Single by Bresh and Shune

from the album Mediterraneo
- Released: 27 January 2023
- Length: 3:20
- Label: Epic; Sony;
- Songwriters: Andrea Emanuele Brasi; Luca Ghiazzi; Luca Di Biasi; Luca Carosio;
- Producer: Shune

Bresh singles chronology
| "Vuoto dentro" (2022) | "Guasto d'amore" (2023) | "Altamente mia" (2023) |

Music video
- "Guasto d'amore" on YouTube

= Guasto d'amore =

"Guasto d'amore" (eng. "love breakdown") is a song written and recorded by Italian singer Bresh and Italian record producer Shune. It was released by Epic and Sony on 27 January 2023 as the lead single from the artist's third studio album Mediterraneo.

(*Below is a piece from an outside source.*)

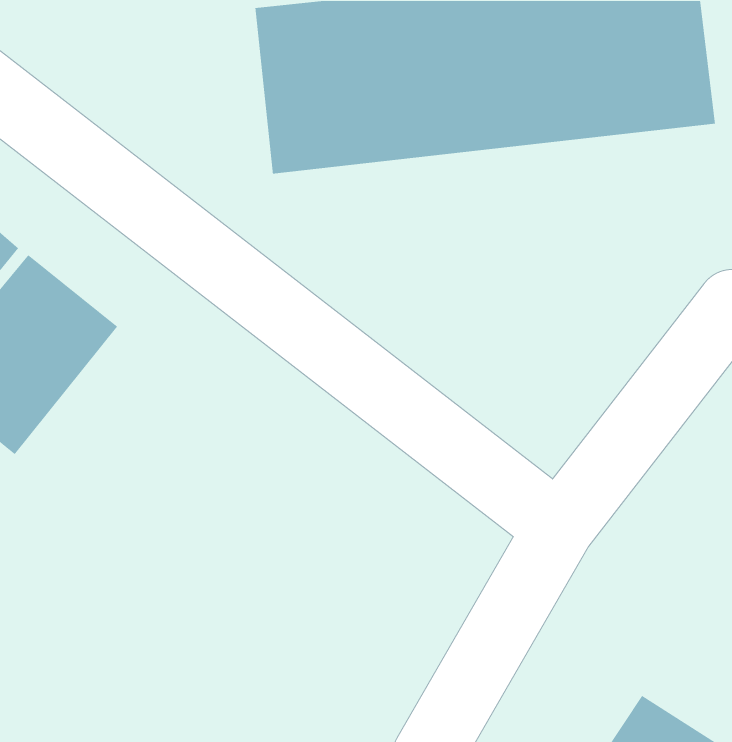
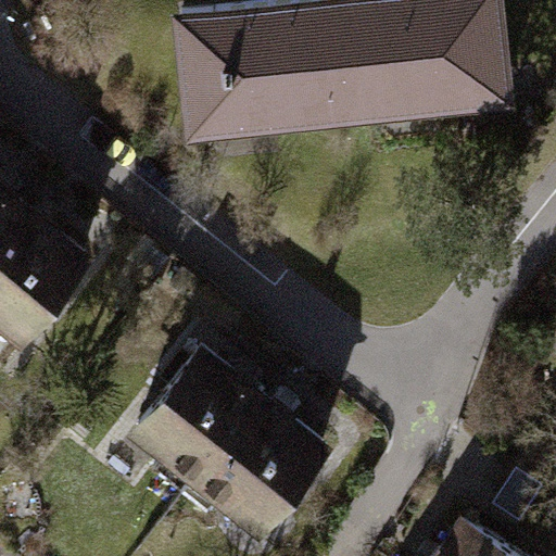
building: none -> [129,343,270,490]
building: none -> [200,399,343,547]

It was written by Bresh, Shune, Luca Di Biasi and Luca Carosio, as a love song to the soccer team Genoa CFC. It topped the Italian singles chart and was certified quintuple platinum in Italy.

==Music video==
The music video for "Guasto d'amore", directed by Simone Mariano, was released on 21 February 2023 via Bresh's YouTube channel.

==Charts==
===Weekly charts===

Weekly chart performance for "Guasto d'amore"
| Chart (2023) | Peak position |
|---|---|
| Italy (FIMI) | 1 |

===Year-end charts===

2023 year-end chart performance for "Guasto d'amore"
| Chart (2023) | Position |
|---|---|
| Italy (FIMI) | 14 |

2024 year-end chart performance for "Guasto d'amore"
| Chart (2024) | Position |
|---|---|
| Italy (FIMI) | 97 |

==Certifications==

| Region | Certification | Certified units/sales |
| Italy (FIMI) | 5× Platinum | 500,000^{‡} |
^{‡} Sales+streaming figures based on certification alone.